未だかつて聞いたことがないような、恐ろしい憎しみに充ちた声色、魂が震えるような悲鳴のような絶叫が、辺り一帯に響き渡り、静まり返っていた空気が、一瞬で変貌した。


0時頃、いつものようにイデア神への祈りを終え、自室に戻るために聖堂をあとにし、廊下を渡っていたときだった。

見渡してみるが、もちろん、夜中は部屋からの外出を禁じているためこの当たりには私の他に誰もいるはずがない。


その声はどこから聞こえてたのか、すぐに分かることになる。

外部には聞こえるはずもないもの。なぜなら、それは思念ー、誰かの感情だった。



いつもはノイズ混じりに単語や短い文体で様々な人間の声が入り交じって、流れ込んでくる。でも、今回のそれは、比類が違う、他の小さな思念をかき消す程の強力な、

たった一言に形容しがたい比類なき感情が渦巻いていた。

その感情はとてつもなく巨大な憎悪、 怨恨、

私の能力の効果範囲はそう遠くは及ばない。ここの中で暮らす誰かであることは間違いない。

誰だ?一体、誰がここまで…?



ピーン



エレベーターの真横を通り過ぎようとした刹那、軽快な音が響き不意に立ち止まる。そしてエレベーターのボタンが赤く点灯し、利用されまさにこの階に止まったことを意味している。 こんな時間に、誰が?と思案するのもつかの間、

開いたと同時に走るように突然飛び出してきた誰かとぶつかりそうになり、否、軽くぶつかった。


私は無意識にその人物を制止するように軽く 肩を抱き引き止める。


それは、結衣さんだった。

だけどいつものような格好でなかったことに一瞬、誰だか分からなかった。

漆黒の足元まで覆うローブは全体的に切り刻まれたかのように歪な形でボロボロに破れ、いつも纏められていた長い金髪も、解れ、3分の1くらい、裾が不自然に切れている。

更に泣いていたのだろうか、目は赤く染まっており、1番目を引いたのは、足と腕にかけて何か鋭利な刃物に切られたかのように細かな裂傷が無数に出来、血が滲み、今も滴り落ちている。

どれも致命傷になるものではなく、極めて陰湿で、悪質さを感じる。



「一体、何がー」


彼女も予想だにしていなかったのか、驚き目を見開くような表情で固まっていたのもつかの間、、彼女は途端に私の手を振り払って、

、ふいと顔を背けて、そのまま逃げるように後にしようとする



「ま、待って下さい!酷い怪我です、一体誰に、、、手当もしないと』



私は慌てて腕を引き止める。

刹那、意識が突然分断されるような激しい 目眩を覚えた


これはー、


「あっ」



その 一瞬掴んでいた手が緩んだ一瞬の隙に、するりと抜け、彼女は走り去っていってしまった。




「……」


酷い頭痛と明滅する視界の中、彼女を追うことを諦め、

意識に身を任せる。

暗転し、少しづつ光が戻ってくる。

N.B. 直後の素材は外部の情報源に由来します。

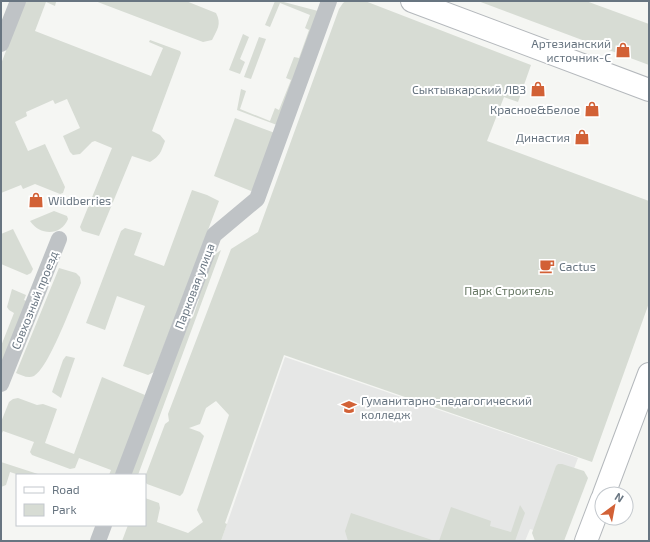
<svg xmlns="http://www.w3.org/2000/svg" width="650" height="542" viewBox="0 0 650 542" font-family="'Exo 2',sans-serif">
	<rect width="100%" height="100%" fill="#f5f6f3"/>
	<polygon fill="#e6e7e6" points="285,357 578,458 549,535 530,529 525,541 221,541"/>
	<g fill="#d7dcd4">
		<path d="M 25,1 L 56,2 L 55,6 L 46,2 L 35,31 L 151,76 L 163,48 L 149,42 L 150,40 L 180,51 L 181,53 L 152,131 L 160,135 L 165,141 C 161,152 160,156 150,162 L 132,156 L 99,236 L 82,231 L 80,227 L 112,148 L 95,141 L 92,142 L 80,154 L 73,155 L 70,152 L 63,136 L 80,128 L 67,99 L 55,104 L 53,100 L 26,112 L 27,116 L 15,122 L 28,151 L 45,144 L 65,187 L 63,193 L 60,194 L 35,184 L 23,189 L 21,185 L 1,193 L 1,64 Z"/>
		<path d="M 95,1 L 186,1 L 216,13 C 222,24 217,30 212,40 L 203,42 Z"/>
		<polygon points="275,1 280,1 318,11 277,125 237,110 241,89 246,91 240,109 270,121 275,108 279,110 291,80 286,78 294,57 299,58 309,30 305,28 310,15 280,3 270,27 265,25"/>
		<polygon points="346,1 365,1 531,65 518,102 504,97 487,141 649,201 649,303 592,462 284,355 225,523 227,524 221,541 122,541 128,525 145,525 145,498 159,503 160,508 157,522 188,533 203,522 197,510 229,415 216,401 206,408 200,424 189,428 200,432 204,436 183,493 180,496 147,484 145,482 145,477 165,424 169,421 168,414 231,249 258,232 339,9 343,3"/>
		<polygon points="478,1 586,1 649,24 649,65"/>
		<polygon points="243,34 249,37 240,59 245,62 240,74 229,70"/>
		<polygon points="259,37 266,39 251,79 244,77"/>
		<polygon points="235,118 275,133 255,189 251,191 214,176"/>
		<polygon points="192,190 207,195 219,201 154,372 148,375 123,366 145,306 117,296 105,330 86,323 121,231 125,228 142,233 134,255 164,266"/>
		<path d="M 54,211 L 67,216 L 68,219 C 61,236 40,236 30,221 Z"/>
		<polygon points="13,229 33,269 31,273 27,275 1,264 1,234"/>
		<polygon points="221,250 138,475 131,475 190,315 193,317 199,299 196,298 213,256"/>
		<path d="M 59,268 L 76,273 L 80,277 L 81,283 C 73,301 49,368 34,376 C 28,379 21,375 16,373 Z"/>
		<polygon points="12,289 26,295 24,300 29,302 1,372 1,346 14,313 9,310 7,307"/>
		<polygon points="66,356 75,358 61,398 52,392 63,360"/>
		<polygon points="102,377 145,395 116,475 109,475 111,470 79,458 75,468 70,469 32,455 30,452 34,442 3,431 1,435 1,422 9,402 13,399 18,398 37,405 43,404 57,409 45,443 74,454"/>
		<polygon points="1,462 41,475 19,475 10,472 6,485 1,487"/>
		<polygon points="558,464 562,464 584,471 588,478 564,541 535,541 532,533 556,466"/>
		<polygon points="520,505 525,513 515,541 439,541 451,507 491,521 490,526 511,532"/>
		<polygon points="351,513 435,541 348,541 345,531"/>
	</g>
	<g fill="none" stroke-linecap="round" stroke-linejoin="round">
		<g stroke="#b4b8bc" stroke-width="24">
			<g id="secondary">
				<polyline points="412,1 649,90"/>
				<polyline points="604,494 649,374"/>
				<polyline points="586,541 602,499"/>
			</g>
		</g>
		<g stroke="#bfc3c6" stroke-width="16">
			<polyline points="1,44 18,1"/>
			<polyline points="1,384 59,239"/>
			<polyline points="123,475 214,235 257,199 329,1"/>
			<polyline points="98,541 104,525"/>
		</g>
		<use href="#secondary" stroke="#fff" stroke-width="22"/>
	</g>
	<defs>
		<g id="shop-bare" transform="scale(1.2)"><path d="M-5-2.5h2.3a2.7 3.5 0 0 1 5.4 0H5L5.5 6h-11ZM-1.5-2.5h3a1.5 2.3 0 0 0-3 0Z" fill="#d26136" stroke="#fff" stroke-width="2.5" paint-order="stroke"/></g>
		<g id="cafe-bare" transform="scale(1.2)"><path d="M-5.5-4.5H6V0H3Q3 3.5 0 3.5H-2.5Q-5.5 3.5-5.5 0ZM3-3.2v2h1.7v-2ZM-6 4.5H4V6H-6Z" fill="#d26136" stroke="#fff" stroke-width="2.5" paint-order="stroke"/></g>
		<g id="university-bare" transform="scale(1.2)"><path d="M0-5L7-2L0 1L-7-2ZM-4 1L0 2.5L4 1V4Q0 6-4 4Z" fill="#d26136" stroke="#fff" stroke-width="2.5" paint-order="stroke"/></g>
	</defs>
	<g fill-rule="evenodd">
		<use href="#shop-bare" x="623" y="50"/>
		<use href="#shop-bare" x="538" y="89"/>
		<use href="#shop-bare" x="592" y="109"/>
		<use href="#shop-bare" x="582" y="137"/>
		<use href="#shop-bare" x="36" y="200"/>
		<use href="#cafe-bare" x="547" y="266"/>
		<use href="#university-bare" x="349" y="407"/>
	</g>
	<g text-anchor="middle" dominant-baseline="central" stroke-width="4" stroke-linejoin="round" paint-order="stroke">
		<g font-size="12" fill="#687581" stroke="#fff" text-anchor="end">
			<text x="611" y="43">Артезианский<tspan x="611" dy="14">источник-С</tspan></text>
			<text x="526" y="89">Сыктывкарский ЛВЗ</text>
			<text x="580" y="109">Красное&amp;Белое</text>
			<text x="570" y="137">Династия</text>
			<text x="48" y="200" text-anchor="start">Wildberries</text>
			<text x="559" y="266" text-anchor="start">Cactus</text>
			<text x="361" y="400" text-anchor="start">Гуманитарно-педагогический<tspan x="361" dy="14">колледж</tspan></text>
		</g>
		<g font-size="12" fill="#687581" stroke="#fff">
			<text transform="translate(194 286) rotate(-69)">Парковая улица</text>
			<text transform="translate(34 300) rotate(-68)">Совхозный проезд</text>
		</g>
		<g font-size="12" fill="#697966" stroke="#fff">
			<text x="509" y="290">Парк Строитель</text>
		</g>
	</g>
	<rect width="650" height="542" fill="none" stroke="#687581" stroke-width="4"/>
	<rect x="16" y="474" width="130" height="52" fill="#ffffff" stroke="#c3c8cd"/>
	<rect x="24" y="487" width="20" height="6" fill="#ffffff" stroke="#c3c8cd"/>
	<text x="52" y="494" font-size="12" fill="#687581">Road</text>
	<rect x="24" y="504" width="20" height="12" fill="#d7dcd4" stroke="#c3c8cd"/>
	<text x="52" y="514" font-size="12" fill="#687581">Park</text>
	<g transform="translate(614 506) rotate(32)"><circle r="19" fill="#ffffff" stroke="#c3c8cd"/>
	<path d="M0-3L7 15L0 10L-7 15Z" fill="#d26136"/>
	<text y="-6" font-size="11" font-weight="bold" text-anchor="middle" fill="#687581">N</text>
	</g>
</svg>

現実ではない、別の空間の光景が、ぼんやりとだが私の視界に映る。

そうだ、これは予知夢ー、最近見ていなかったから、油断していた。



荒廃した大聖堂ー、入口の扉は破壊され、瓦礫が積み重なり、窓のステンドグラスはことごとく割れ、燭台は倒れ、倒れた蝋燭から火が燃え移り、火の手が至る所で上がっている。

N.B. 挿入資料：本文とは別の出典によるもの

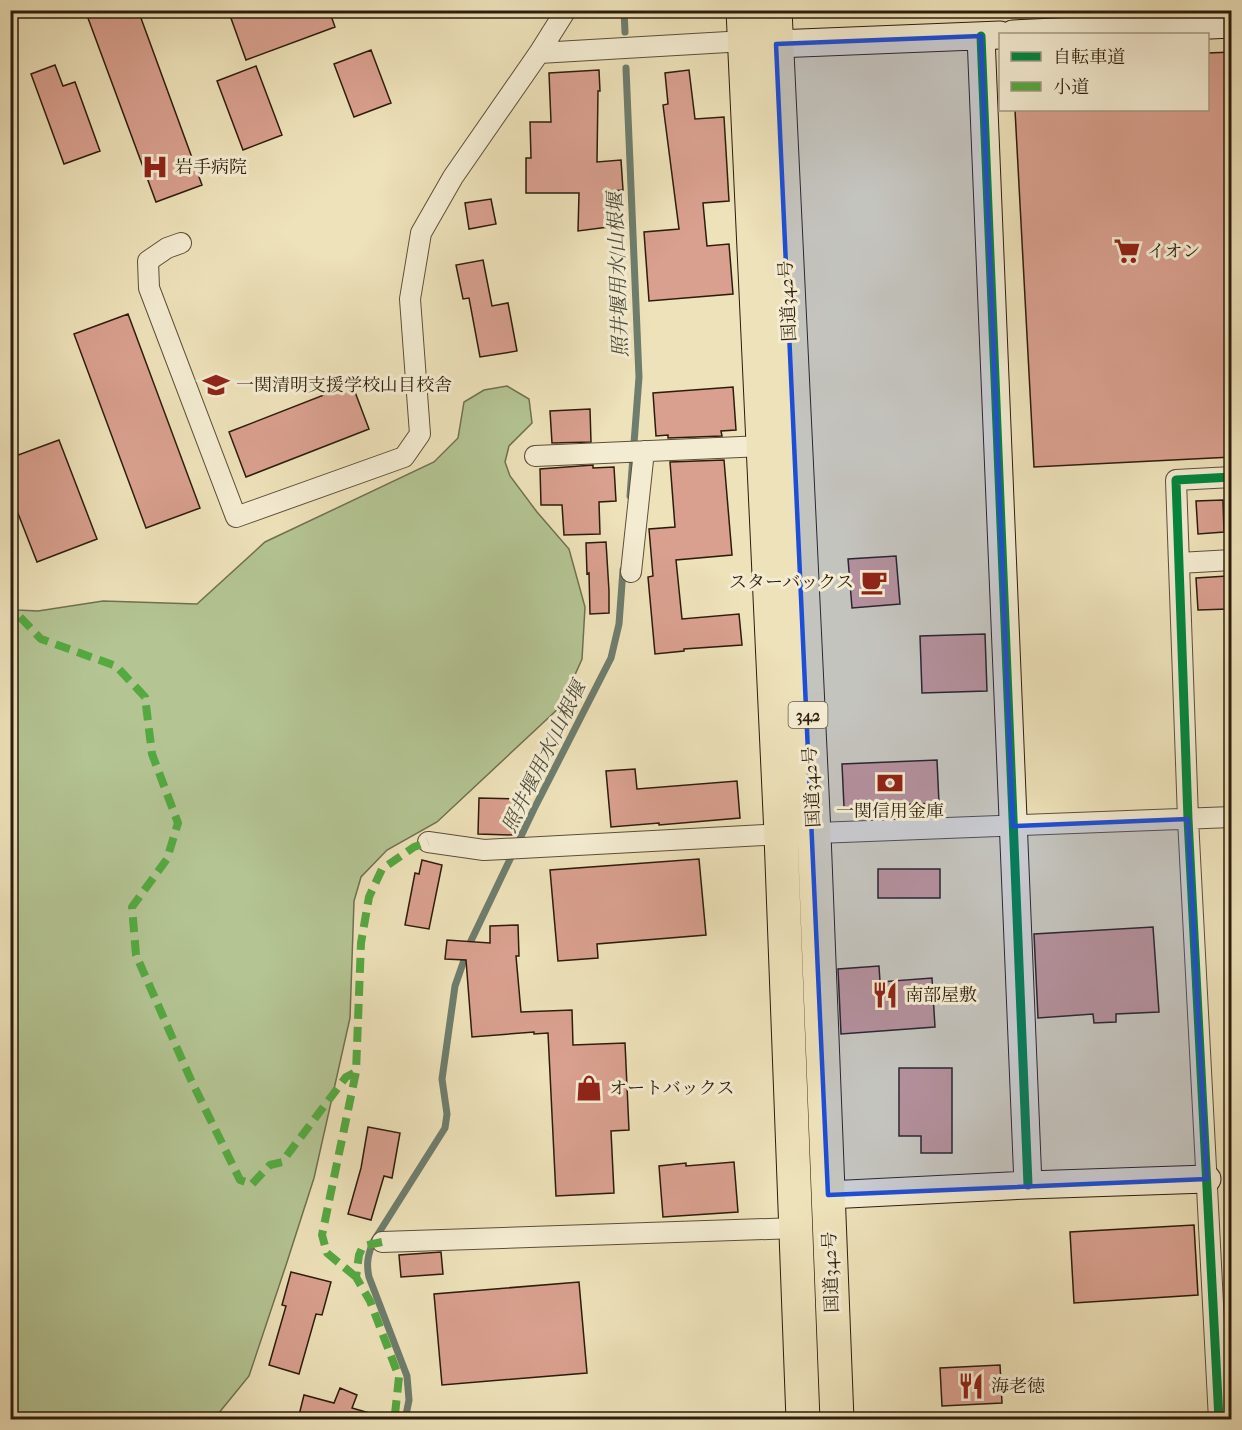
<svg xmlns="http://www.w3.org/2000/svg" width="1242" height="1430" viewBox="0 0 1242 1430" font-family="'IM FELL French Canon','Noto Serif JP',serif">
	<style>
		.green { fill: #b4c493; stroke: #707050; stroke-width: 1.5 }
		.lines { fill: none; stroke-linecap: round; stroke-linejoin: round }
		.stream { stroke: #6e7d6d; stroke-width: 7 }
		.building { fill: #d9a08f; stroke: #2d1c0c; stroke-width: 1.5 }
		.street-casing { stroke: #5d4e38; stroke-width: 22 }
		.secondary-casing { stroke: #2d1c0c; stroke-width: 29 }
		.highway-casing { stroke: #2d1c0c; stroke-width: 35 }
		.street { stroke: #f4ecd2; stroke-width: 20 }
		.secondary { stroke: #f4ecd2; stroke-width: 27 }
		.highway { stroke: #eee2ba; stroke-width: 33 }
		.quiet { stroke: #54a941; stroke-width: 8; stroke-dasharray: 15 8; stroke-linecap: butt }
		.cycleway-casing { stroke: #f4ecd2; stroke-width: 13 }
		.cycleway { stroke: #00873e; stroke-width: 9 }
		.marked { fill: #1d4ed8; fill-opacity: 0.2; stroke: #1d4ed8; stroke-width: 4.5; stroke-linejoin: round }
		.labels { text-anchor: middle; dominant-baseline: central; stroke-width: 6; stroke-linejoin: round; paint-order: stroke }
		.shield { fill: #f4ecd2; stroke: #695a47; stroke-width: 1.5 }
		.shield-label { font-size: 16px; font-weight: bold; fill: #2d1c0c }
		.poi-label { font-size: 18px; fill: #2d1c0c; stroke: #f4ecd2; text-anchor: start }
		.street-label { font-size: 18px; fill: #2d1c0c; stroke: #f4ecd2 }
		.water-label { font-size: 20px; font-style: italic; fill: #4d4d3c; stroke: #f4ecd2 }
	</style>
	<rect width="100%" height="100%" fill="#eee2ba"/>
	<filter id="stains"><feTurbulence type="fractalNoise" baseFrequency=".00333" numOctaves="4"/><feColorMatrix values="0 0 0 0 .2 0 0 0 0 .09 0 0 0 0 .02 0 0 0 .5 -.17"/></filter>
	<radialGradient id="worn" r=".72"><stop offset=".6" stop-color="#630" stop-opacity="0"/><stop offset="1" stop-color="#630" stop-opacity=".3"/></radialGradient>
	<path class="green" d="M507 386 529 399 532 423 509 446 505 462 510 476 537 512 569 549 585 607 582 659 561 706 437 822 387 850 361 877 354 901 350 1018 314 1178 287 1262 249 1376 214 1419H11V605L17 610 38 611 103 601 197 604 265 542 434 462 458 438 464 402 484 390Z"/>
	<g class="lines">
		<path class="stream" d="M624 10 625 32
			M626 68 639 377 630 496
			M405 1420 409 1400 407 1376 369 1277C366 1263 368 1255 373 1242L445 1128 447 1114 442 1079 455 986 470 943 534 809 611 658 619 624 623 570"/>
	</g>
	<path class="building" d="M85 10H138L202 185 156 202Z
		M228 10H329L335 27 246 60Z
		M371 50 391 103 354 117 334 64Z
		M1232 52V457L1034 467 1015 110H1208V53Z
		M55 65 63 86 75 82 100 151 64 164 31 74Z
		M256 66 282 135 243 150 217 81Z
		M599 70 600 91H598L597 162 621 160 623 190 612 191 616 226 578 231 579 193H526V158H531L530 122H551L549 73Z
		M689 70 695 119 724 117 729 201 703 203 707 246 729 244 733 294 649 301 644 232 679 229 663 105 668 104 665 73Z
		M491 199 496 224 469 229 465 203Z
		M483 260 492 306 508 303 517 351 480 357 469 298 463 299 456 265Z
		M128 314 200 508 146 528 74 334Z
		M352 384 369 429 246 477 229 432Z
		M733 387 736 430 721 431 722 436 668 438V435L656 436 653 393Z
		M590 409 591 442 552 443 550 411Z
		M59 440 97 539 37 562 10 493V458Z
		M724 460 732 555 676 560 682 619 739 614 742 645 684 649V651L655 654 648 577 653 576 649 529 675 527 670 462Z
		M593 465V468L614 467 616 501 599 502 600 534 564 535 562 505H541L540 469Z
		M1223 500 1224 532 1198 534 1196 501Z
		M606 542 609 591V613L590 614 589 573 587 574 586 543Z
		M896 556 900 604 852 608 848 559Z
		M1227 576 1229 609 1198 610 1196 578Z
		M985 634 987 691 922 693 920 636Z
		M937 760 939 803 844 807 842 764Z
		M635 769 637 789 737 781 740 818 659 825V823L611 827 606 771Z
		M479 798 516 799 514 835 478 834Z
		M699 859 706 935 597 944 598 958 558 961 550 870Z
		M422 860 442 865 429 929 405 925 415 873 419 874Z
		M878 869H940V898H878Z
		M518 925 519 956H516L521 1012 572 1010 573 1045 625 1043 629 1130 611 1131 614 1193 556 1196 548 1033 534 1034V1032L472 1037 466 960 445 959 447 940 490 943V926Z
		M1153 927 1159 1012 1116 1014V1022L1094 1023 1093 1014 1038 1018 1034 934Z
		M879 966 880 982 932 978 935 1027 841 1034 838 969Z
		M899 1068H952V1153H921V1136H899Z
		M368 1127 400 1133 392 1178 384 1176 371 1220 348 1214 361 1168Z
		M734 1162 738 1212 663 1217 659 1166 686 1163V1166Z
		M1194 1225 1198 1295 1074 1303 1070 1232Z
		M441 1252 443 1274 401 1277 399 1255Z
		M291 1272 331 1282 322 1315 316 1314 299 1374 269 1365 286 1306 282 1305Z
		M579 1282 587 1373 442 1385 434 1294Z
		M1000 1365 1002 1403 942 1406 940 1368Z
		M340 1388 357 1395 352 1408 373 1414 372 1419H298L304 1395 334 1403Z"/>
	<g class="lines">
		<g class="street-casing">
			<path id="street" d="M539 53 745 41
				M181 243 167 248 148 261 149 288 236 517 404 457 420 434 410 299 421 233 453 177 539 53 566 10
				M535 456 763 446
				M1179 563 1232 560
				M631 572 644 451
				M428 842 484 850 765 835 1232 817
				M382 1242 796 1228
				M1219 1420 1188 819 1176 480 1232 477"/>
		</g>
		<g class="secondary-casing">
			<path id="secondary" d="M1013 34 1232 24
				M981 36 1028 1185
				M758 42 776 44 1000 35
				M828 1195 1028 1185 1207 1179"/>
		</g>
		<g class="highway-casing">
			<path id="highway" d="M743 10 781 835 803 1420
				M775 10 814 834 837 1420"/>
		</g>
		<use href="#street" class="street"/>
		<use href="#secondary" class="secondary"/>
		<use href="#highway" class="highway"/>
		<path class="quiet" d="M20 617 41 639 116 666 145 697 152 754 178 823 167 859 132 907 136 955 191 1080 240 1180 252 1184 270 1165 282 1162 346 1077 356 1072
			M382 1242 363 1246 359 1255 356 1277 370 1301 399 1377 395 1414 392 1420
			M356 1277 327 1253 322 1235 356 1072 361 943 369 897 382 869 414 847 428 842"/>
		<g class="cycleway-casing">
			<path id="cycleway" d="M981 36 1028 1185
				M1219 1420 1188 819 1176 480 1232 477"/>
		</g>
		<use href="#cycleway" class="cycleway"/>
	</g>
	<path class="marked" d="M981 36 1013 826 1188 819 1207 1179 828 1195 776 44Z"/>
	<defs>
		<g id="hospital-bare" transform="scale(2.07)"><path d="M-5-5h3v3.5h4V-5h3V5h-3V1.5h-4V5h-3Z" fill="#8f2418" stroke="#f4ecd2" stroke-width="2.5" paint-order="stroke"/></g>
		<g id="supermarket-bare" transform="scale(2.07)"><path d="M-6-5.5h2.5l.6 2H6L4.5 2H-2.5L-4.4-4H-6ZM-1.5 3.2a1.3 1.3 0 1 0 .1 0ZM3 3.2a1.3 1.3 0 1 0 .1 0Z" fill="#8f2418" stroke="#f4ecd2" stroke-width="2.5" paint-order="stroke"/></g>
		<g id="school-bare" transform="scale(2.07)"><path d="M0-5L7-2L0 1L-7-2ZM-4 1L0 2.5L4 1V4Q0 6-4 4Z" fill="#8f2418" stroke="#f4ecd2" stroke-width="2.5" paint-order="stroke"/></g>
		<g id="cafe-bare" transform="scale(2.07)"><path d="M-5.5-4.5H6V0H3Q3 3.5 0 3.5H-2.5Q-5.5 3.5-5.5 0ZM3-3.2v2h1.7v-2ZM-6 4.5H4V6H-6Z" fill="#8f2418" stroke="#f4ecd2" stroke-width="2.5" paint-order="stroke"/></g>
		<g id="bank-bare" transform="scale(2.07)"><path d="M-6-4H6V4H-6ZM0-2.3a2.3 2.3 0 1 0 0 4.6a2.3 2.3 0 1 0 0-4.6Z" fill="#8f2418" stroke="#f4ecd2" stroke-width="2.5" paint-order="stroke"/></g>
		<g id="restaurant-bare" transform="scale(2.07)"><path d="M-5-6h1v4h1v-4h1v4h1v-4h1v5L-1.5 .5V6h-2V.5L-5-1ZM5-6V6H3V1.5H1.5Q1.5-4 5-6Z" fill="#8f2418" stroke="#f4ecd2" stroke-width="2.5" paint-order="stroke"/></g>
		<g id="shop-bare" transform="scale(2.07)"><path d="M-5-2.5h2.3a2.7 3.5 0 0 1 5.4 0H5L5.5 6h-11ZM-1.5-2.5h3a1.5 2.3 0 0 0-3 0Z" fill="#8f2418" stroke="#f4ecd2" stroke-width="2.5" paint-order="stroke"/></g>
	</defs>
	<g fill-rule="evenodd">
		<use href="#hospital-bare" x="155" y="167"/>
		<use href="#supermarket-bare" x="1127" y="251"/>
		<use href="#school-bare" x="216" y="385"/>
		<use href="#cafe-bare" x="874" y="582"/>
		<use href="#bank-bare" x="890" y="783"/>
		<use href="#restaurant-bare" x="885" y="995"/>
		<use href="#shop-bare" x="589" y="1088"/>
		<use href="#restaurant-bare" x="971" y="1386"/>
	</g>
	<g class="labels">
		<rect class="shield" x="788.5" y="702" width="39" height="26" rx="4.5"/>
		<g class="shield-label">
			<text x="808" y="715">342</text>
		</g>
		<g class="poi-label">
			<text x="175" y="167">岩手病院</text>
			<text x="1147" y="251">イオン</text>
			<text x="236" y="385">一関清明支援学校山目校舎</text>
			<text x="854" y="582" text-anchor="end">スターバックス</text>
			<text x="890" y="811" text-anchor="middle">一関信用金庫</text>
			<text x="905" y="995">南部屋敷</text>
			<text x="609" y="1088">オートバックス</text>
			<text x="991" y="1386">海老徳</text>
		</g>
		<g class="street-label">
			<text transform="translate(788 301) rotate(-93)">国道342号</text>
			<text transform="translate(812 787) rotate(-93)">国道342号</text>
			<text transform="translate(831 1272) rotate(-92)">国道342号</text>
		</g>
		<g class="water-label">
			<text transform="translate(618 275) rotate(-92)">照井堰用水/山根堰</text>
			<text transform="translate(544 757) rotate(-64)">照井堰用水/山根堰</text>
		</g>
	</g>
	<rect width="1242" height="1430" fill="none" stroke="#eee2ba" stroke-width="36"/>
	<rect x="12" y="12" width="1218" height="1406" fill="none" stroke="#2d1c0c" stroke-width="3"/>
	<rect x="18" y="18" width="1206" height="1394" fill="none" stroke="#2d1c0c" stroke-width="1.5"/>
	<rect x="999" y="33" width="210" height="78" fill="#f4ecd2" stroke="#a49983" stroke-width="1.5"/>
	<rect x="1011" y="52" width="30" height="9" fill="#00873e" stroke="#a49983" stroke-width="1.5"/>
	<text x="1053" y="63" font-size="18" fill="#2d1c0c">自転車道</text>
	<rect x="1011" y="82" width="30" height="9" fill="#54a941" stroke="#a49983" stroke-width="1.5"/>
	<text x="1053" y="93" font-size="18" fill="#2d1c0c">小道</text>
	<rect width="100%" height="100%" filter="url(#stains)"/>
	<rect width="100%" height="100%" fill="url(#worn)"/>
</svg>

奥の祭壇のあたりに、純白の真っ白な 羽を左右から生やし、

鋭い短剣を手に、誰かに覆いかぶさり、まさに振り下ろそうとしている、誰かを見た。


髪の色は金に染まり、瞳も紅く染まったそれが紫音寺さんだと私には分かる。イデアの使徒であった頃の、天啓を得ていた頃の、彼の姿だ。

そこには憎しみの 炎だけが宿った 真紅の瞳があった





その先を見せることなく途端に視界は暗転し、次のビジョンに切り替わる。


見たことも無い部屋、研究所のようなー、人が入院できそうなポッドのようなものやベッドが並び、大きな機械が立ち並んでいる。


ここは、、何処だ?

この教会の中なのか?


彼の服装は見覚えのある制服で、その至る所に血が滲み、怪我をした身体で、ポッドの中に眠っていたのだろうか?意識のない誰かを抱き抱えるように してたち、鋭い視線を向けている。


彼らを庇うように、前に立ちはだかる、誰かの後ろ姿がある。


その入口付近で、私が戦っている、 召喚陣はあるのに天使の気配がしない、ボロボロに敗れた制服のまま、血に濡れた短剣を両手に持ち、引きずるようにし何とか肩で息をしている


相手は、、長い黒髪に、 明らかに異質な瘴気を放っている、彼女は悪魔遣いだ、



この人はー ー


痛っ


相手の方に意識を向けたとたん、

ぷっつりと予知夢はここで終わりを告げた。

まさか…… 敵襲?この強固な結界を越えて?信じられない。ならば、、内部の反抗か?


裏切り者?だとしたら、あの長い黒髪……どこかで…それにしても私1人がここまで追い込まれるなど、一体誰だ…?それに、ウリエルがいなかったのもおかしい、


ウリエルに何度問いかけても、戦闘が必要ない今、召喚を許されていないし、答えがあるわけもない、もうあの予知夢を見せることもなかった。



……結衣さんへの攻撃ー、裏切りか敵組織の侵入か、、誰かの強い憎しみの感情、立て続けの予知夢、

今朝から予想外のことが立て続けに起こっている。

私はすぐに無線機を取り出し、連絡を取ろうとした。

だが、いつもはすぐに繋がるはずのコール音が鳴り止まない。そのまま、留守電に切り替わってしまう。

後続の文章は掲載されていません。